* [METTI IN PRATICA]
1: Puoi stampare fedelmente la parte del brano selezionato compresa tra "Come si presenta" e "piano di monitoraggio.", estremi inclusi?
2: Rispondi a queste domande sul brano selezionato:
(a) Quale servizio apre la porta a tutti e tre i meccanismi?
(b) Quando è stata approvata la Guida operativa vigente?
(c) Dove possono essere venduti i TEE emessi?

* [BRANO SELEZIONATO]
Il punto di partenza commerciale è quasi sempre lo stesso: una misura dei consumi attuali abbastanza solida da reggere una rendicontazione. È il motivo per cui la diagnosi energetica è il servizio che apre la porta a tutti e tre i meccanismi.

Come si presenta un progetto: la sequenza operativa

Il percorso ha una logica costante, al di là delle specificità di ogni scheda. Prima si stabilisce la baseline dei consumi. Poi si dimostra l'addizionalità del risparmio rispetto allo scenario di riferimento. Infine si misura il risultato e lo si rendiconta al GSE secondo la frequenza prevista.

  • Baseline. Serve una misura documentata dei consumi ante intervento, con dati coerenti e periodo di osservazione adeguato al processo.
  • Scelta della modalità. I progetti standardizzati richiedono meno misure sul campo, quelli a consuntivo consentono di valorizzare interventi complessi ma impongono un piano di monitoraggio.
  • Presentazione al GSE. La domanda segue i modelli e i criteri della Guida operativa vigente, quella approvata a luglio 2026.
  • Misura e rendicontazione. I risparmi vanno misurati nel tempo e rendicontati, con la dichiarazione sul rispetto del limite di sovracompensazione.
  • Emissione e valorizzazione dei titoli. I TEE riconosciuti vengono emessi e possono essere venduti sul mercato GME o tramite accordi bilaterali.

La parte sottovalutata più spesso è il monitoraggio. Un progetto a consuntivo senza strumentazione adeguata rischia la contestazione in rendicontazione. Recuperare dati non misurati è impossibile. Su impianti con accumulo e gestione dei carichi il monitoraggio esiste già, come descritto nella guida su peak shaving ed EMS.

* [MATERIALE DI STUDIO]
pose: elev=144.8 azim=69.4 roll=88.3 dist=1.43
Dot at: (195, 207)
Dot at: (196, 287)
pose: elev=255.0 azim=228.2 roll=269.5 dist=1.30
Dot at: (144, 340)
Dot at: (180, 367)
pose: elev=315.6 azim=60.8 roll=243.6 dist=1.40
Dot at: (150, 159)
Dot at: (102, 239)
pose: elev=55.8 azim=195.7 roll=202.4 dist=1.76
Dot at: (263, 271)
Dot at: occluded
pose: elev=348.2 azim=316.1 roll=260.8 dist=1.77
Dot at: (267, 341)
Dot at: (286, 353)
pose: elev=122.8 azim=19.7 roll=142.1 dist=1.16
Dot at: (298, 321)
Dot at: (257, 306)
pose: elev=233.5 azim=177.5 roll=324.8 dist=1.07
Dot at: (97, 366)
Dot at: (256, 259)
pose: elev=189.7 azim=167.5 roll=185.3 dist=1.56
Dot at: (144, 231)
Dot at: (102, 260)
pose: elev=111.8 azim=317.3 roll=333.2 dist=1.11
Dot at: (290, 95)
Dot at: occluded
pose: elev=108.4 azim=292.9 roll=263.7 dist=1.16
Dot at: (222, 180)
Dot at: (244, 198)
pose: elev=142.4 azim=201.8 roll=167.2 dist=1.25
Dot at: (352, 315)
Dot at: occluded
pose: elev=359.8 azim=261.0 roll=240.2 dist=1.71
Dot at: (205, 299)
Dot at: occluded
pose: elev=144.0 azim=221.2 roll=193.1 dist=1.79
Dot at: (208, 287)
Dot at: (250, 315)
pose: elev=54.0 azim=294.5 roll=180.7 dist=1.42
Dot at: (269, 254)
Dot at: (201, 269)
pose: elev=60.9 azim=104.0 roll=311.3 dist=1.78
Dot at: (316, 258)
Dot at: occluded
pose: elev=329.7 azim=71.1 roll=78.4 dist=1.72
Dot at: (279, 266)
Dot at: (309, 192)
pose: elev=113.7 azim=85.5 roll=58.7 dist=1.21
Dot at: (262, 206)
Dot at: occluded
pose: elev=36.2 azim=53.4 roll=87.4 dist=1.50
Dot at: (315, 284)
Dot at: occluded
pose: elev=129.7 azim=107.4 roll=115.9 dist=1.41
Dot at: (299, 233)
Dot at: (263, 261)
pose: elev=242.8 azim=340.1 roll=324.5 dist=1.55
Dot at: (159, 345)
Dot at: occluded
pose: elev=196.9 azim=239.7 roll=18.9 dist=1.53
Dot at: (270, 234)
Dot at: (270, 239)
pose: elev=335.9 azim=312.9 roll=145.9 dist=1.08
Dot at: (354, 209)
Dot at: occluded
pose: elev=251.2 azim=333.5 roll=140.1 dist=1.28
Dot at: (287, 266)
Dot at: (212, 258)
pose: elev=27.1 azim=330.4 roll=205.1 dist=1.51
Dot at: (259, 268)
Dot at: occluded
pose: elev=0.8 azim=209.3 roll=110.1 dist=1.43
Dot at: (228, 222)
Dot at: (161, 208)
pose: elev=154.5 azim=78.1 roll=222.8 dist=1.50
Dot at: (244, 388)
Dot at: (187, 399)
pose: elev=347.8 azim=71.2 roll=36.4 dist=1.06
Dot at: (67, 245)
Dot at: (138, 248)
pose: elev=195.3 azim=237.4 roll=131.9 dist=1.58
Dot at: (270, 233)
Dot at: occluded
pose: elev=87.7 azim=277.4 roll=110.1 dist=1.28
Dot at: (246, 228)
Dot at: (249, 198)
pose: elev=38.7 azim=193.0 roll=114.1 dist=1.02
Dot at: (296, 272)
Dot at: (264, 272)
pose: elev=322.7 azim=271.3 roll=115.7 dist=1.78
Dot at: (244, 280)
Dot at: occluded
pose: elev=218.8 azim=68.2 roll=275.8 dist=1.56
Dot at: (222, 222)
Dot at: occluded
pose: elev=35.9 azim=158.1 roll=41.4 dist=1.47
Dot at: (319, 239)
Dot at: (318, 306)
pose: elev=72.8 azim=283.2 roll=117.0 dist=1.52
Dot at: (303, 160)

* [RISPOSTE]
1:
Come si presenta un progetto: la sequenza operativa

Il percorso ha una logica costante, al di là delle specificità di ogni scheda. Prima si stabilisce la baseline dei consumi. Poi si dimostra l'addizionalità del risparmio rispetto allo scenario di riferimento. Infine si misura il risultato e lo si rendiconta al GSE secondo la frequenza prevista.

  • Baseline. Serve una misura documentata dei consumi ante intervento, con dati coerenti e periodo di osservazione adeguato al processo.
  • Scelta della modalità. I progetti standardizzati richiedono meno misure sul campo, quelli a consuntivo consentono di valorizzare interventi complessi ma impongono un piano di monitoraggio.

2:
(a) La diagnosi energetica.
(b) A luglio 2026.
(c) Sul mercato GME o tramite accordi bilaterali.